**** ENTRIES PROVIDED

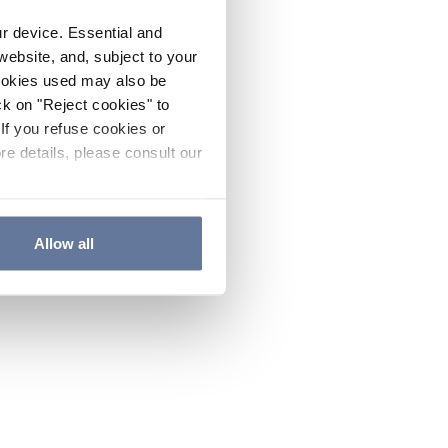
ur device. Essential and
website, and, subject to your
cookies used may also be
ck on "Reject cookies" to
If you refuse cookies or
re details, please consult our
Allow all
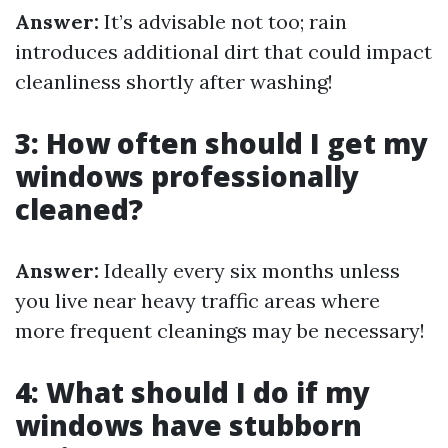
Answer:
It’s advisable not too; rain
introduces additional dirt that could impact
cleanliness shortly after washing!
3: How often should I get my
windows professionally
cleaned?
Answer:
Ideally every six months unless
you live near heavy traffic areas where
more frequent cleanings may be necessary!
4: What should I do if my
windows have stubborn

********

### EXERCISE DIRECTIONS
How many lines of the entries above contain the string "should"? Case counts; give only the number.

### RESULT OF THIS TASK
2